Это был не Малыш Рио.
ГЛАВА VII
Джулиано Наварро отошел, чтобы добавить огня в лампе, затем вопросительно посмотрел на Рамона. Выражение лица мальчика подсказало ему, что Стив Фишер не тот гринго, который помог Рамону вчера ночью. Но ничто не могло омрачить радость на лице старика, когда он повернулся к гостю и сказал:
— Входите, сеньор. Бог указал Вам путь к нашему убогому жилищу. Все, что у нас есть — ваше.
— Да, живете-то вы убого,— пренебрежительно проворчал Джо Эллиот.
Джо был худой и высокий, с очень кривыми ногами. Из-под покатого лба таращились хищные глаза, а когда он говорил, под оттопыренными губами обнажались желтые зубы.
Из угла его рта стекала струйка табачного сока, оставляя на клочьях бороды ржавый след; его одежда была пыльной и пропитанной потом.
Несмотря на такую нерасполагающую к себе внешность, для Джулиано Наварро в этом человеке было что-то божественное. Магическое имя Стива Фишера усыпило здравый смысл старого мексиканца. Его воспоминания о Тимоти Фишере потускнели и выцвели с тех пор, как они виделись в последний раз. Потому в Джо Эллиоте он видел только сына своего старого друга.
Месяцы тревожного ожидания и волнующие мысли о том, что будет с Рамоном после того, как у них появится золото, а ему придет пора умирать, поддерживали иллюзию, что приезд Стива Фишера снимет все преграды, стоящие перед ними. И поэтому в человеке, назвавшемся этим именем, Джулиано мог видеть только достоинства.

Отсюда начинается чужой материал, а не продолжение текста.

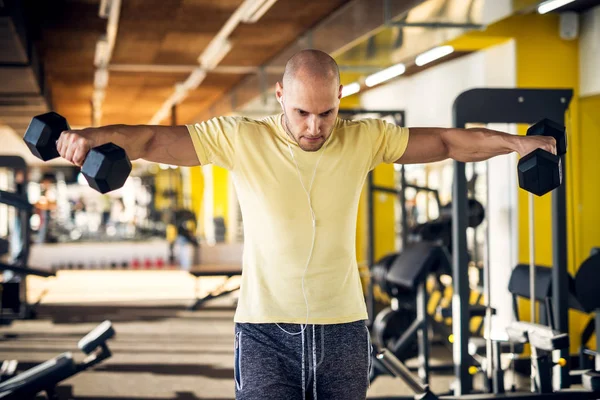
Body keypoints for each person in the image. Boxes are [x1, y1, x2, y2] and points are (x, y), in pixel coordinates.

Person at [55, 49, 556, 400]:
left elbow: (447, 142)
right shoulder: (239, 138)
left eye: (327, 112)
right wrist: (89, 136)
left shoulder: (365, 138)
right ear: (279, 95)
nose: (315, 127)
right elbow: (152, 141)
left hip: (343, 328)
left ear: (341, 95)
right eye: (301, 113)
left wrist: (517, 144)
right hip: (263, 330)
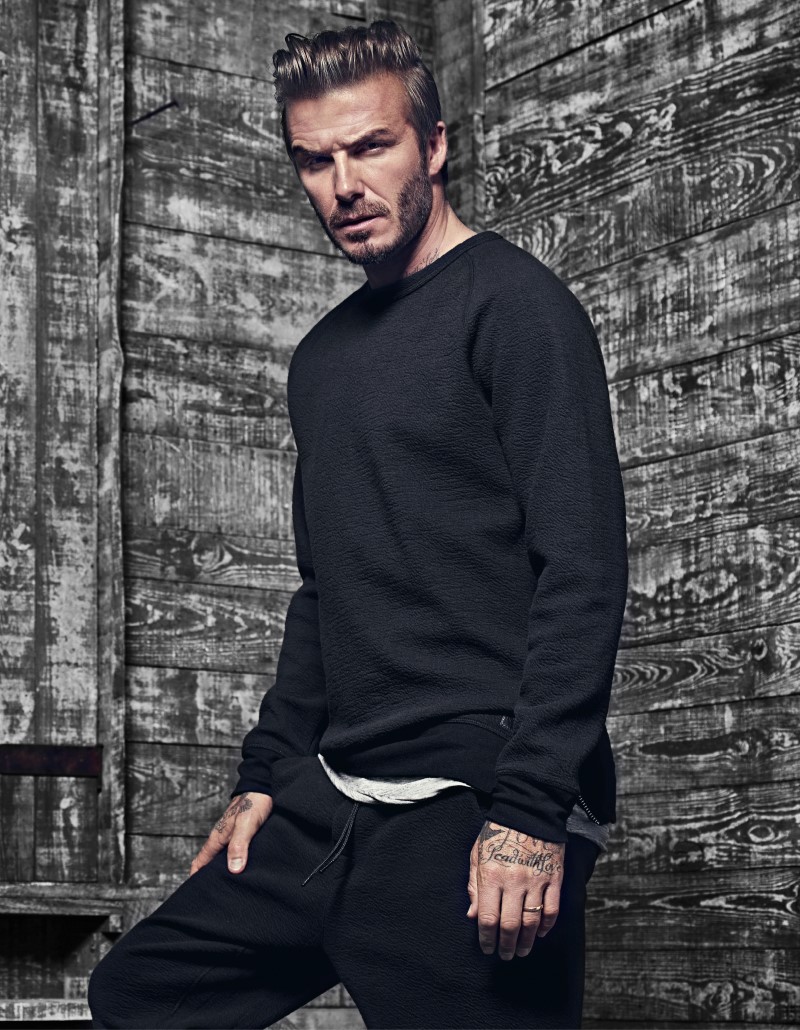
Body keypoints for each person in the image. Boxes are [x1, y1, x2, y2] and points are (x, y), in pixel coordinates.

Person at [88, 18, 628, 1030]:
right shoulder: (323, 359)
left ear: (434, 144)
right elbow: (325, 589)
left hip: (473, 802)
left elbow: (583, 570)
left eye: (370, 147)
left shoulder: (516, 307)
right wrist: (264, 777)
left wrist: (529, 809)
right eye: (314, 159)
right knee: (136, 995)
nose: (342, 184)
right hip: (332, 798)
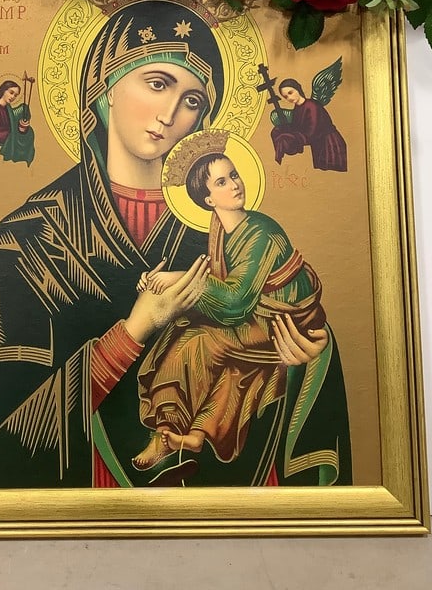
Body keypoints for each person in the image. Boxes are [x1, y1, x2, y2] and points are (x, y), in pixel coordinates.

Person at [0, 0, 350, 489]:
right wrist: (133, 332)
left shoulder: (226, 228)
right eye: (157, 83)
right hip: (84, 508)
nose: (170, 114)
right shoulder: (28, 242)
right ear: (105, 87)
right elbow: (1, 440)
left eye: (191, 100)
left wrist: (301, 357)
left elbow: (279, 317)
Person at [132, 137, 330, 474]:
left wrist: (178, 278)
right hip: (259, 318)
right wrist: (162, 283)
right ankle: (191, 436)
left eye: (234, 175)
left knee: (196, 341)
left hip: (282, 323)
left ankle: (166, 427)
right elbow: (225, 284)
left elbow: (236, 302)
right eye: (222, 181)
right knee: (227, 364)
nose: (235, 184)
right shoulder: (222, 231)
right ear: (208, 199)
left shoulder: (262, 230)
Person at [271, 78, 347, 172]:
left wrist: (292, 137)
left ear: (298, 89)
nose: (289, 98)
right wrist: (282, 129)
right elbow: (297, 127)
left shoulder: (312, 106)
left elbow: (312, 131)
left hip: (330, 145)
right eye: (286, 96)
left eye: (290, 93)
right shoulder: (297, 108)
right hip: (318, 145)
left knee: (332, 174)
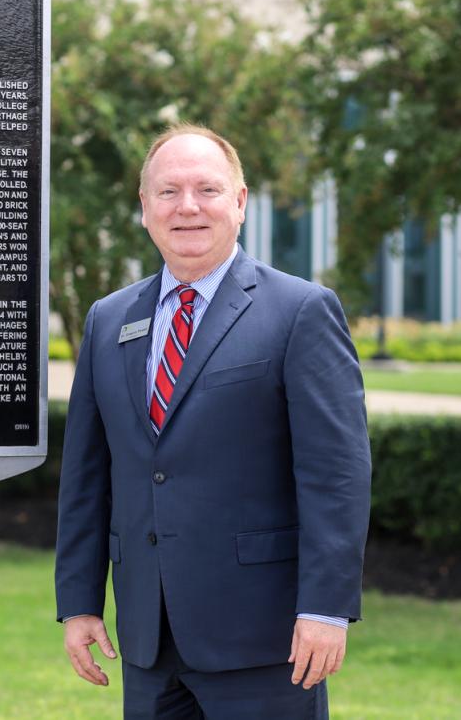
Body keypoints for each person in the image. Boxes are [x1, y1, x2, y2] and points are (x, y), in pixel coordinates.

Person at [54, 125, 371, 719]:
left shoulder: (300, 312)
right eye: (168, 192)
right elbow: (87, 477)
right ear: (144, 208)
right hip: (150, 639)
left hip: (264, 638)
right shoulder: (107, 319)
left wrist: (326, 609)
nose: (188, 207)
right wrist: (79, 602)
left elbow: (337, 477)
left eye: (207, 188)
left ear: (241, 202)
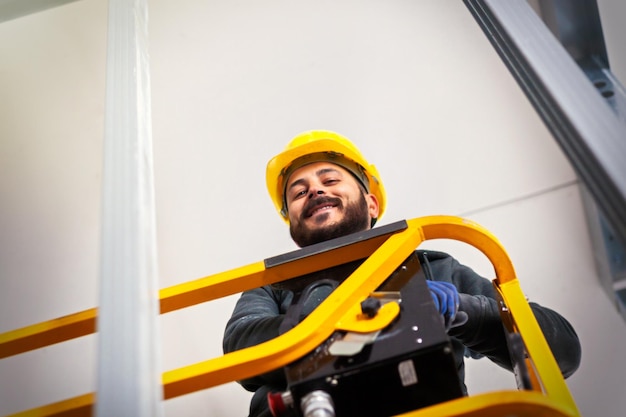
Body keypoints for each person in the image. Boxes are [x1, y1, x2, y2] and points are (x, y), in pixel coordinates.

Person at [223, 130, 581, 417]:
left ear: (372, 203)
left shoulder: (428, 268)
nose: (315, 190)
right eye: (299, 192)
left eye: (330, 179)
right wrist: (329, 314)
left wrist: (465, 311)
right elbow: (240, 354)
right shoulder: (275, 287)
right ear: (294, 227)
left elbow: (562, 352)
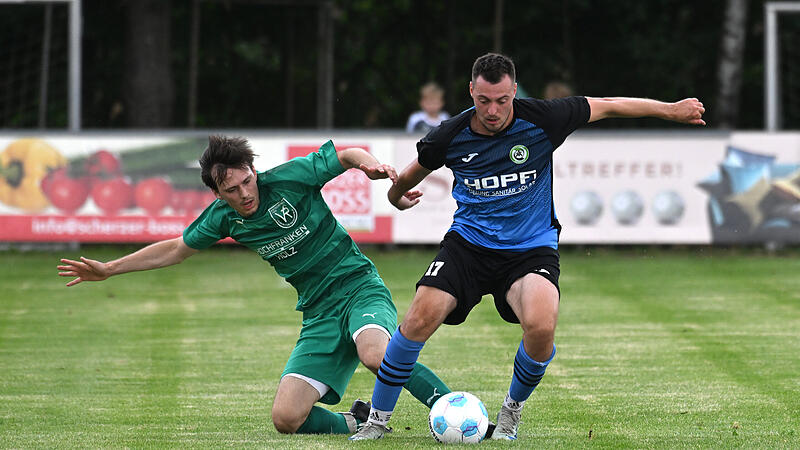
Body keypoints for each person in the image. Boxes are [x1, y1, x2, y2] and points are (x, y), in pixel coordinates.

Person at [350, 53, 706, 441]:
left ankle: (509, 415)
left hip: (529, 249)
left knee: (541, 326)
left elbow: (608, 106)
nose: (492, 110)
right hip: (468, 246)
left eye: (502, 100)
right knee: (418, 319)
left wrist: (669, 110)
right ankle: (377, 422)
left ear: (514, 91)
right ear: (471, 91)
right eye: (484, 100)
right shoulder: (448, 136)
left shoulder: (543, 118)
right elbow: (406, 178)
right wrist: (396, 199)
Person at [57, 135, 454, 436]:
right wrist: (109, 269)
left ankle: (452, 409)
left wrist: (370, 166)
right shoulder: (222, 218)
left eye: (247, 181)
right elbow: (176, 250)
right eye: (232, 190)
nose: (245, 193)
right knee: (287, 419)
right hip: (316, 312)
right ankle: (355, 421)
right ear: (216, 193)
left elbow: (347, 155)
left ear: (253, 170)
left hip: (358, 287)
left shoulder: (289, 179)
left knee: (375, 354)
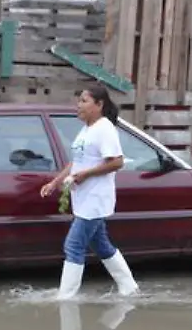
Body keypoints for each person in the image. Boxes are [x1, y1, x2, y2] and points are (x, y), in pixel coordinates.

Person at [41, 84, 139, 300]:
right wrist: (55, 182)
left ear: (99, 104)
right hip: (83, 197)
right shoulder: (87, 129)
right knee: (101, 245)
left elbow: (117, 162)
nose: (79, 105)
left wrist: (87, 174)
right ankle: (129, 288)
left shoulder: (104, 128)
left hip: (96, 198)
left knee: (73, 244)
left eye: (84, 101)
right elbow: (76, 162)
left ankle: (66, 298)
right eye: (79, 101)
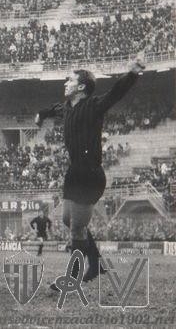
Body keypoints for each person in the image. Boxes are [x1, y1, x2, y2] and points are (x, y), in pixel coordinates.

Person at [35, 57, 145, 286]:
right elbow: (54, 109)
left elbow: (115, 93)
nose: (65, 83)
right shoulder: (67, 108)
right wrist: (42, 114)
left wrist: (132, 73)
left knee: (77, 227)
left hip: (90, 175)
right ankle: (96, 263)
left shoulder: (94, 106)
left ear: (81, 87)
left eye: (70, 80)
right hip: (74, 173)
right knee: (68, 220)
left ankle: (73, 278)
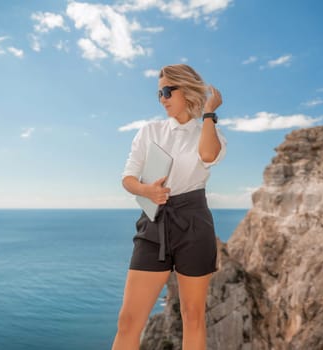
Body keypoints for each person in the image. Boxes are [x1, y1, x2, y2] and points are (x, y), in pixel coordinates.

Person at [112, 64, 227, 350]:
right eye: (158, 93)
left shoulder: (208, 132)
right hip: (154, 222)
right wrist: (146, 190)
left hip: (194, 223)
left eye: (166, 91)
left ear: (185, 90)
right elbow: (128, 178)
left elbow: (208, 154)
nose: (162, 98)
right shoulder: (150, 131)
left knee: (193, 317)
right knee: (128, 321)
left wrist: (210, 113)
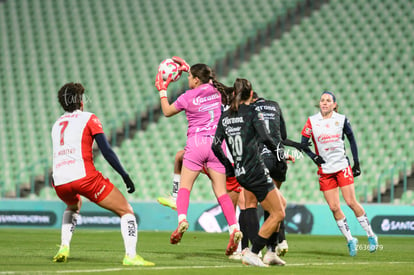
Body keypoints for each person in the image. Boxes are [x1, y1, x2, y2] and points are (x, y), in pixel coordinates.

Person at [51, 83, 154, 266]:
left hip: (59, 181)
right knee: (126, 211)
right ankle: (131, 256)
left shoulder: (56, 124)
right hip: (84, 178)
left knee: (73, 206)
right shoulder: (89, 118)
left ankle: (64, 246)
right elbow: (106, 151)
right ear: (80, 102)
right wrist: (124, 175)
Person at [212, 78, 306, 267]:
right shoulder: (254, 111)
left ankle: (270, 253)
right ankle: (254, 252)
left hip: (240, 172)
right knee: (278, 212)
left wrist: (229, 167)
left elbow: (215, 145)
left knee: (279, 203)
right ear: (251, 93)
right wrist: (281, 154)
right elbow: (266, 137)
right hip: (255, 169)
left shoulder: (226, 116)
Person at [154, 57, 242, 256]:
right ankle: (234, 228)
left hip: (196, 144)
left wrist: (162, 89)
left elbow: (167, 111)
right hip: (217, 146)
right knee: (221, 193)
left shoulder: (188, 96)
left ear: (195, 80)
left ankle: (182, 219)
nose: (188, 80)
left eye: (190, 78)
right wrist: (188, 70)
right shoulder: (218, 92)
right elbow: (211, 83)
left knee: (185, 187)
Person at [300, 91, 378, 256]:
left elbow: (352, 139)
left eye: (328, 100)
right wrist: (313, 156)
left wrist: (356, 162)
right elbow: (303, 144)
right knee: (334, 207)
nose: (325, 103)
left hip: (342, 166)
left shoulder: (341, 119)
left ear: (334, 104)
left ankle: (371, 235)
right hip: (326, 171)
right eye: (322, 100)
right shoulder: (311, 121)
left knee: (351, 202)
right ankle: (350, 239)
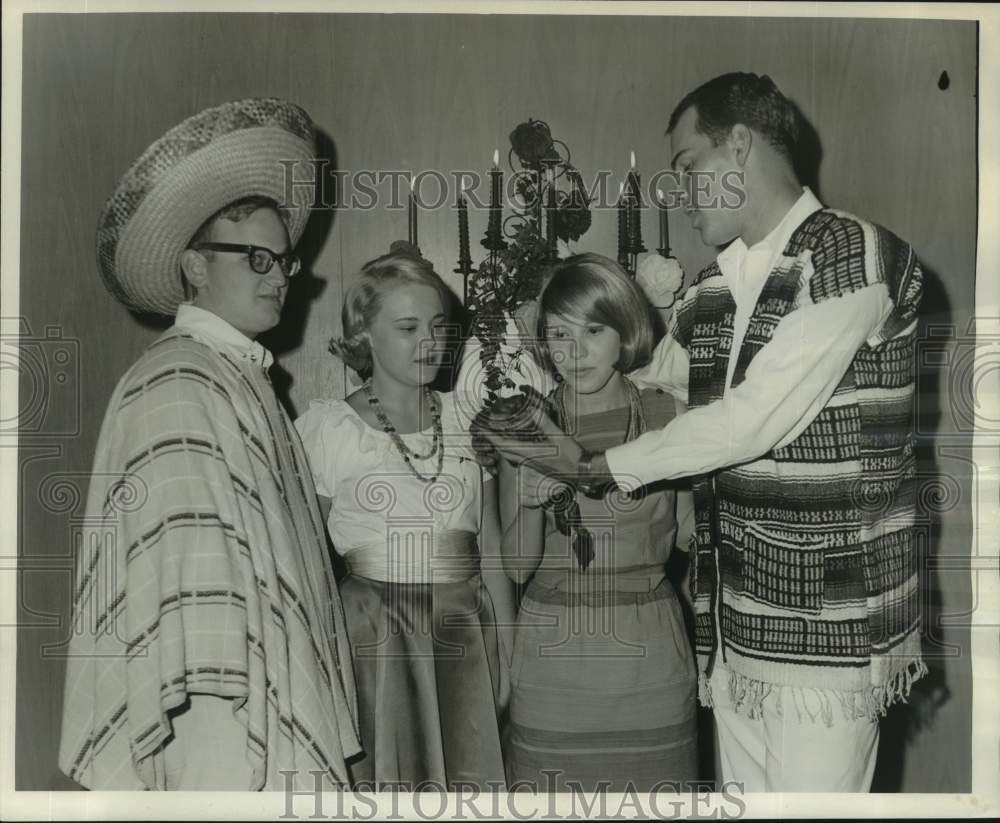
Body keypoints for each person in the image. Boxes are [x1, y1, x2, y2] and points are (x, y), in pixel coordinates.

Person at [481, 73, 926, 792]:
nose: (679, 194)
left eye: (689, 169)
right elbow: (649, 362)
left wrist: (592, 466)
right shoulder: (718, 289)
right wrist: (536, 337)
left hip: (832, 637)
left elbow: (752, 416)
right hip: (737, 634)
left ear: (740, 146)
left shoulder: (851, 256)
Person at [58, 98, 360, 790]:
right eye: (257, 257)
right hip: (211, 704)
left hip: (253, 687)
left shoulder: (242, 376)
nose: (281, 276)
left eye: (285, 261)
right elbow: (188, 593)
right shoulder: (173, 382)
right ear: (195, 265)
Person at [294, 251, 516, 791]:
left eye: (439, 327)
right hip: (373, 640)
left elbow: (490, 551)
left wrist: (508, 650)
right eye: (408, 327)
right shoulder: (330, 429)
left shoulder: (466, 420)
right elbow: (305, 563)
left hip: (463, 631)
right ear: (364, 334)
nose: (429, 342)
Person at [496, 253, 698, 792]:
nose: (575, 351)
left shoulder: (667, 415)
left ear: (624, 329)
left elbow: (688, 534)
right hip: (553, 664)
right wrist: (529, 504)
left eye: (593, 329)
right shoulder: (526, 423)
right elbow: (516, 569)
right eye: (558, 334)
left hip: (649, 659)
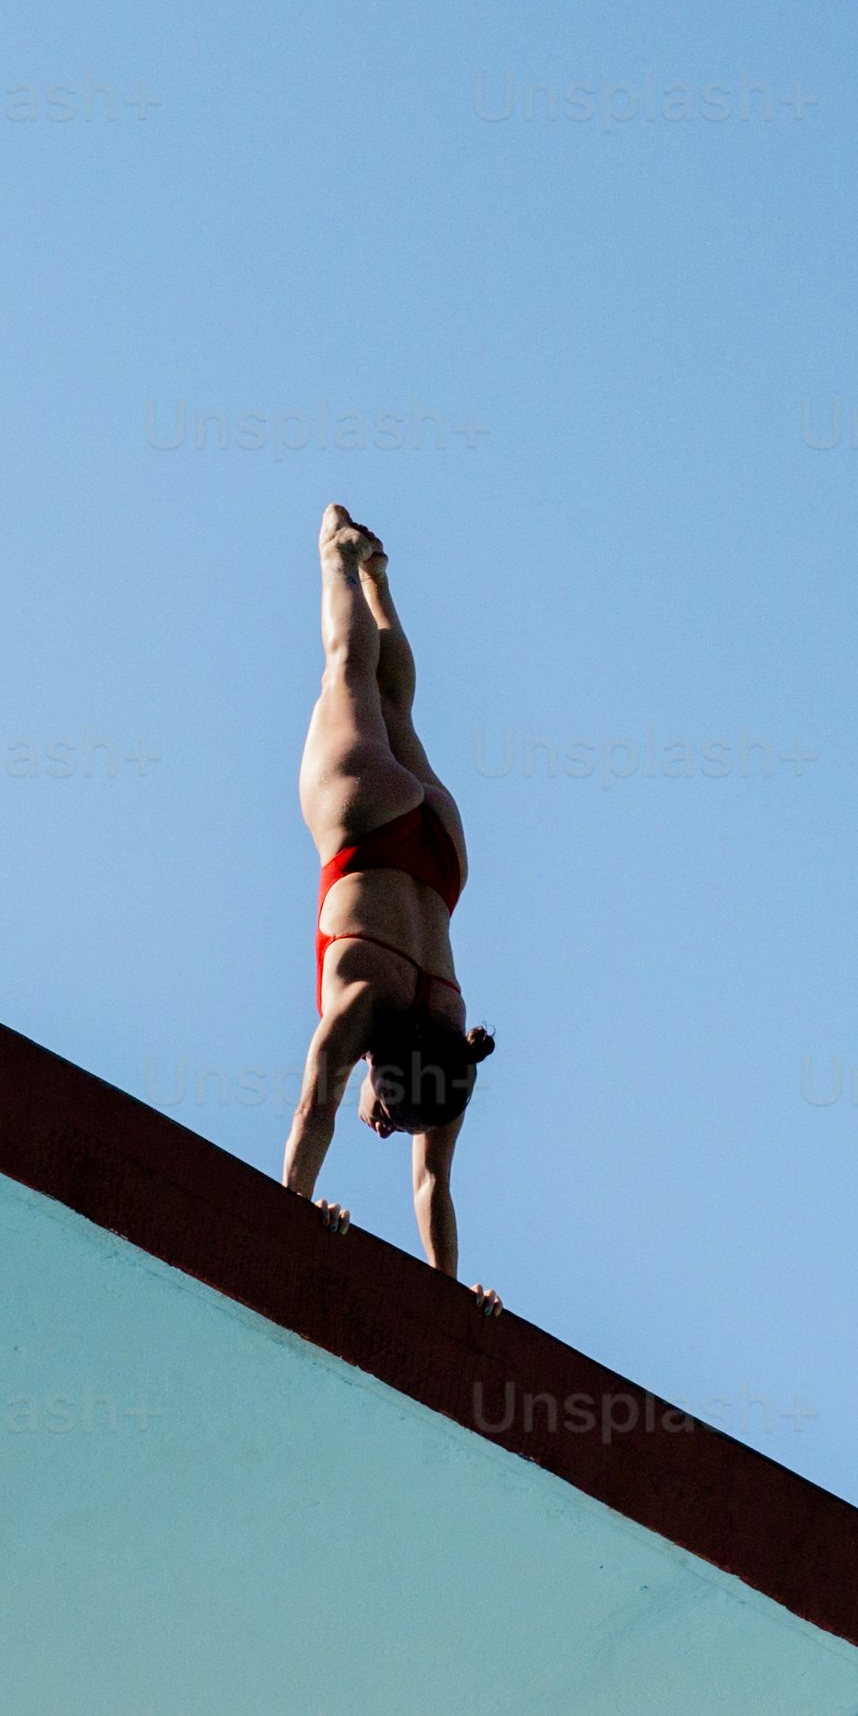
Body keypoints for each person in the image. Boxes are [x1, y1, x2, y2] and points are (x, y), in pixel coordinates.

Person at [279, 506, 497, 1291]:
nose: (381, 1125)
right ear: (382, 1067)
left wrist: (450, 1290)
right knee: (345, 673)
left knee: (394, 707)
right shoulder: (366, 1004)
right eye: (391, 1116)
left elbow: (431, 1184)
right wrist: (290, 1209)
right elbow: (315, 1111)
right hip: (365, 826)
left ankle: (377, 579)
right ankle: (337, 557)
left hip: (440, 854)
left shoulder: (448, 1040)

В ответ на грубое замечание Эллиота, он печально сказал:
— Да, сеньор Фишер, мы не много можем предложить нашему гостю. Годы ушли на поиски золота, и у нас было слишком мало денег на еду и приличные вещи.
— Ну да, золото...— в выпуклых глазах Эллиота мелькнул интерес— Вы ведь нашли его, а? В своем письме вы пишете...— он полез в карман своей грязной холщовой куртки и вытащил оттуда письмо, написанное Джулиано Стиву Фишеру,—...что вы ждете меня, чтобы я приехал и помог вам.
— Конечно, конечно— поспешно ответил Джулиано.— Золото ждет, пока мы его откопаем. Вы будете богаты, сеньор Стив. Сказочно богаты...
— Надеюсь,— проскрипел Эллиот.— Я проделал долгий путь из Нью-Мексико.— Он прошел вглубь хижины и сердито уставился на Рамона, который стоял в углу, молчаливый и несчастный.—Этот ваш мальчик, да?
— Да, сеньор.— Старик почувствовал себя неуютно. Он бросил пристальный взгляд на Рамона и почувствовал, что юноша разочарован в госте.
— Это мой сын Рамон,— сказал он наконец.— Поздоровайся с гостем, Рамон.
Глаза юноши странно сверкнули.
— Ради моего отца я приветствую вас. Пойду позабочусь о вашей лошади.
Он вышел на свет и глаза Эллиота расширились, когда он увидел изуродованную, всю в запекшейся крови спину мальчика.
— Силы небесные! — воскликнул Эллиот, обращаясь к Джулиано.— Ну и задали вы ему порку сегодня!
Рамон вышел, и Джулиано начал рассказывать о страданиях, которые его сын перенес в руках бандитов, но так и не выдал тайны сокровищ.
— Банда Колтера, а? — Эллиот сел на один из ящиков и, хмурясь, свернул сигарету.— Они будут следить, чтобы мы не увезли золото, это ясно, как день.
— Как стая койотов, преследующих добычу,— презрительно сказал старик, беря котелок с красной фасолью и вешая его над огнем.— Они не знают, что мы нашли ключ к карте.